En 1936, il combat du côté franquiste lors de la Guerre civile espagnole. Postérieurement, il rejette la dictature de Franco et maintient une attitude indépendante envers le régime dont il subit la censure tout en ayant travaillé lui-même un temps, entre 1943 et 1944, comme censeur de presse.
 
À partir de 1954, il réside à Majorque où il fonde la revue littéraire Papeles de Son Armadans qui fait paraître 276 numéros et qui joue un rôle très important dans les lettres espagnoles jusqu’à sa cessation en 1979 : 40 000 pages, 1070 auteurs publiés.
 
Il entre à la Real Academia de la Lengua Española en 1957 et participe en tant que sénateur royal aux Cortes Constituantes, chargées de rédiger la nouvelle constitution de 1978.
 
Cela publie son premier roman en 1942, La familia de Pascual Duarte, d’un réalisme sec et rugueux et d’une grande âpreté, qualifié de « tremendiste ». Il s’agit de la description, poussée jusqu’à l’extrême, de l’univers sordide et arriéré d’un criminel à peine conscient de ses actes.
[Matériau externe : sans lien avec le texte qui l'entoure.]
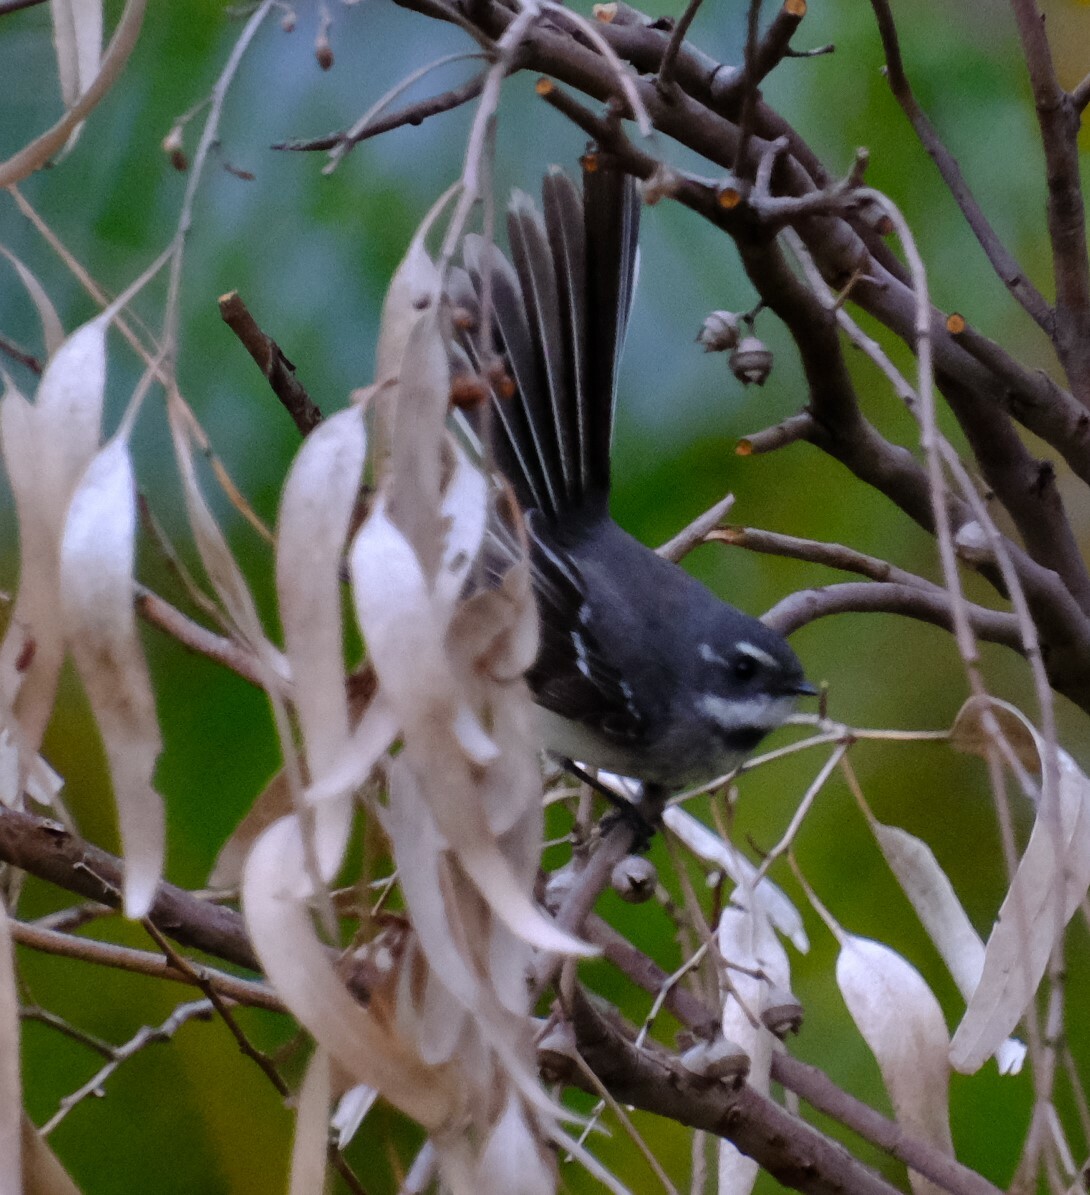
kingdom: Animalia
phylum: Chordata
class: Aves
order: Passeriformes
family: Rhipiduridae
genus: Rhipidura
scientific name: Rhipidura albiscapa
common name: Grey fantail
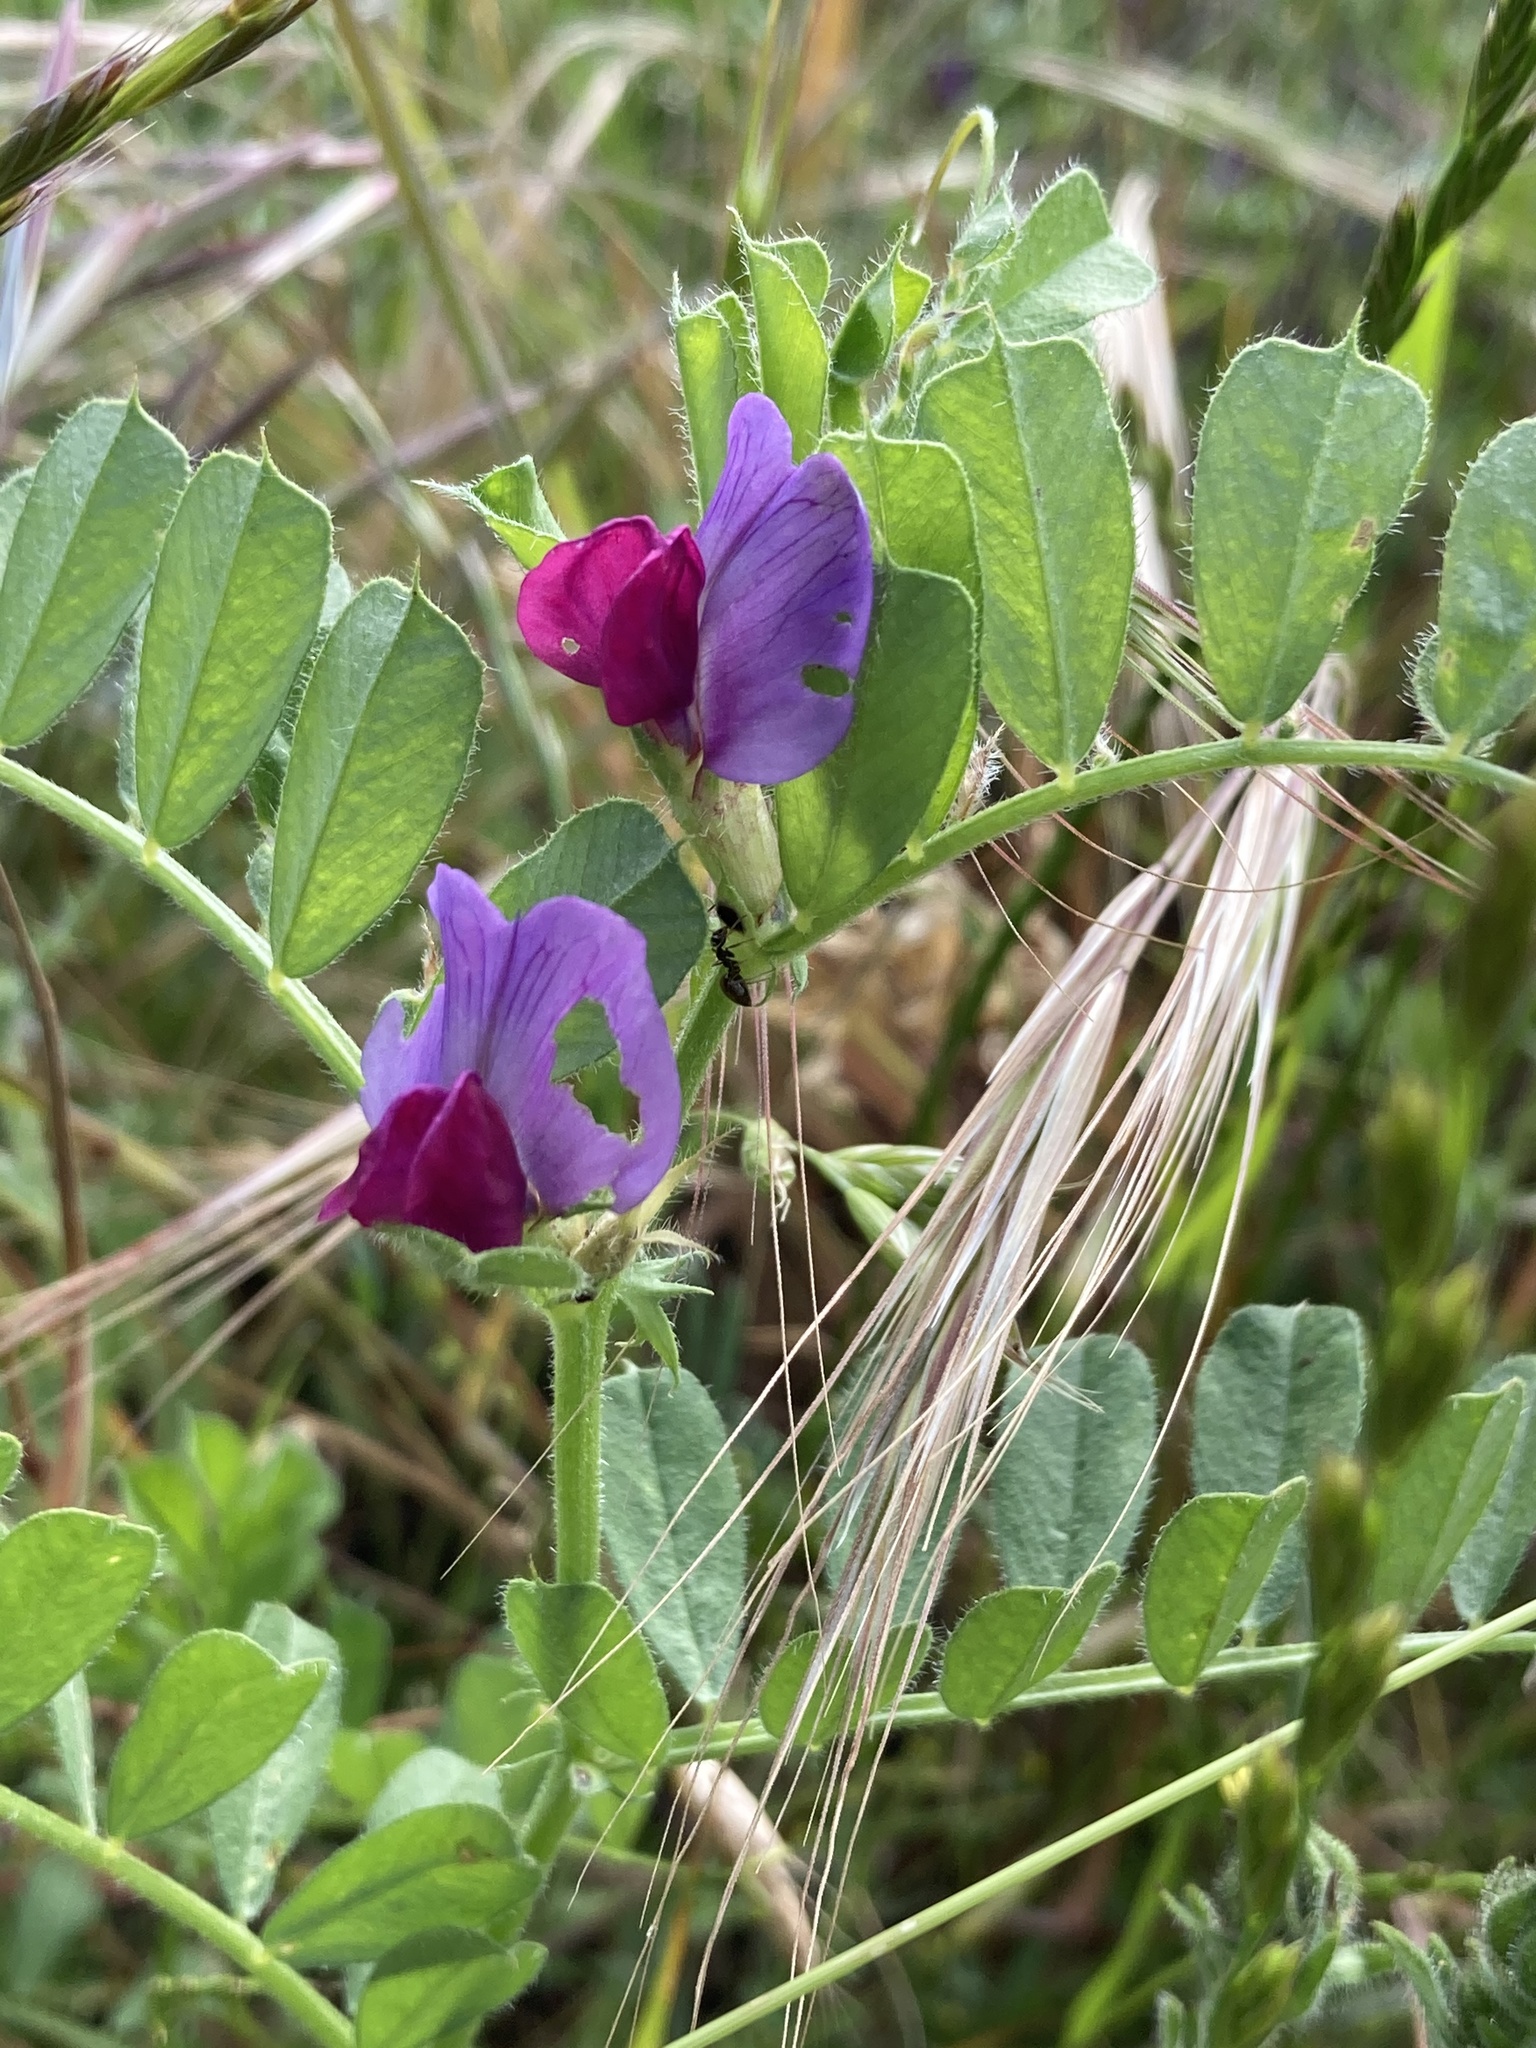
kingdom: Plantae
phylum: Tracheophyta
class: Magnoliopsida
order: Fabales
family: Fabaceae
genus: Vicia
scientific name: Vicia sativa
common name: Garden vetch
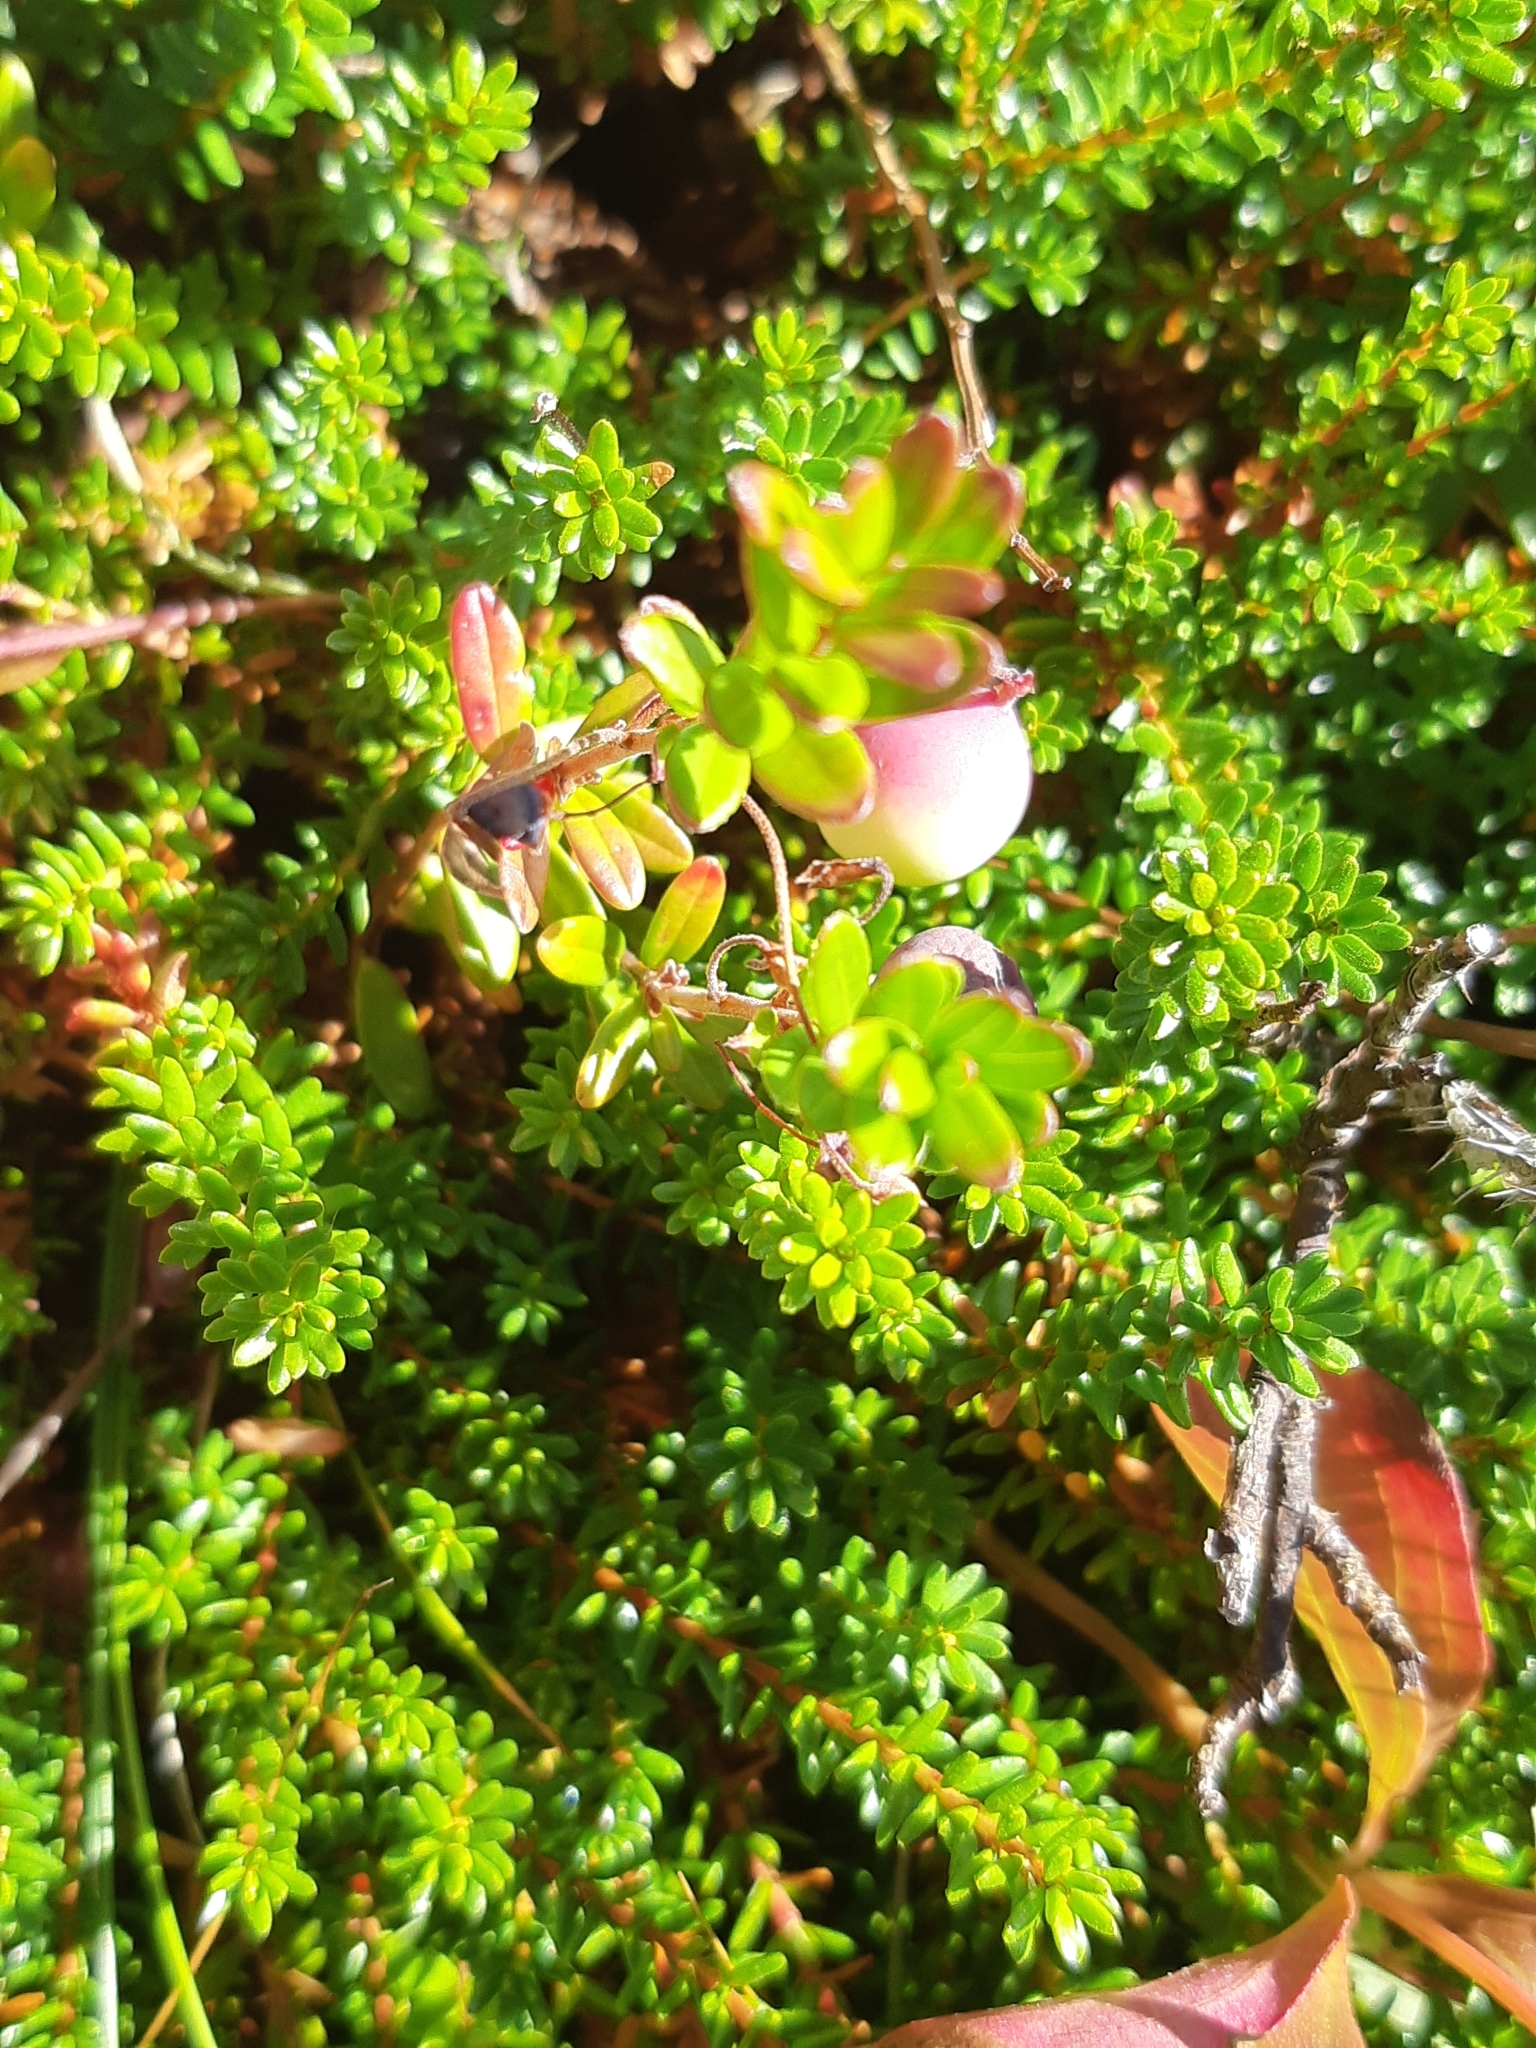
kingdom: Plantae
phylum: Tracheophyta
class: Magnoliopsida
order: Ericales
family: Ericaceae
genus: Vaccinium
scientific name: Vaccinium macrocarpon
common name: American cranberry
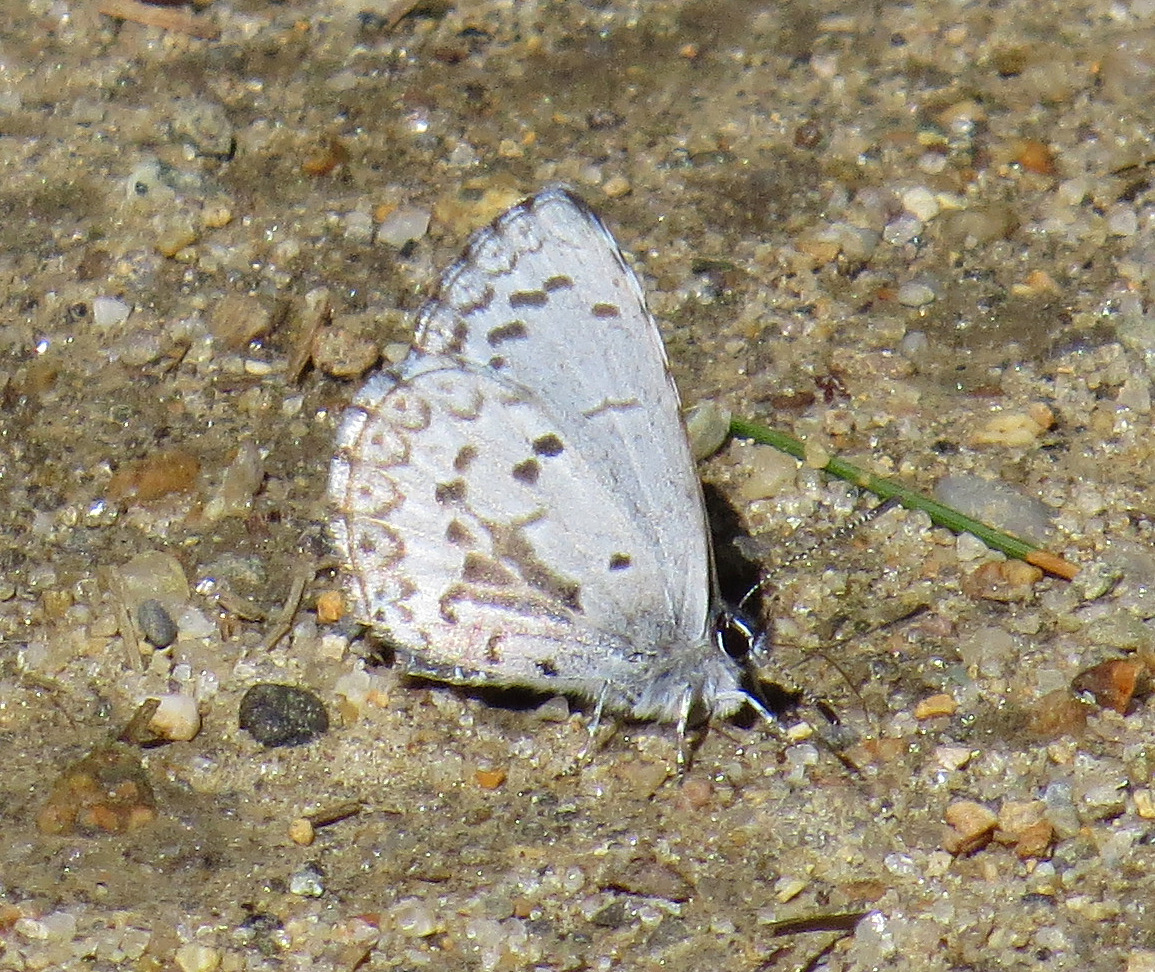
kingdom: Animalia
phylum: Arthropoda
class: Insecta
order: Lepidoptera
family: Lycaenidae
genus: Celastrina
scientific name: Celastrina ladon
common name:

Ce roman est considéré comme le miroir littéraire espagnol de L’Étranger, le premier roman d’Albert Camus paru la même année. La familia de Pascual Duarte, qui réussit à échapper à la censure franquiste, marque la renaissance de la vie littéraire espagnole dans un paysage culturel et social désolé par la guerre civile.
 
Son goût prononcé pour l’horrible et les personnages mutilés ou atrophiés (œil de verre, jambe de bois) se retrouve dans ses nouvelles (Noviciado, sortie rue Noviciado, Marcelo Brito, etc…). Ses premiers ouvrages, notamment ses poèmes, très pessimistes et nourris par un penchant certain pour le morbide, évoquent la brutalité et la sécheresse du cadre de vie espagnol.
 
L’autre œuvre la plus notable de Cela est La Colmena (La Ruche, 1951), description de quelques jours dans la vie morne, grise et pénible de très nombreux personnages (environ trois cents) vivant à Madrid en 1942.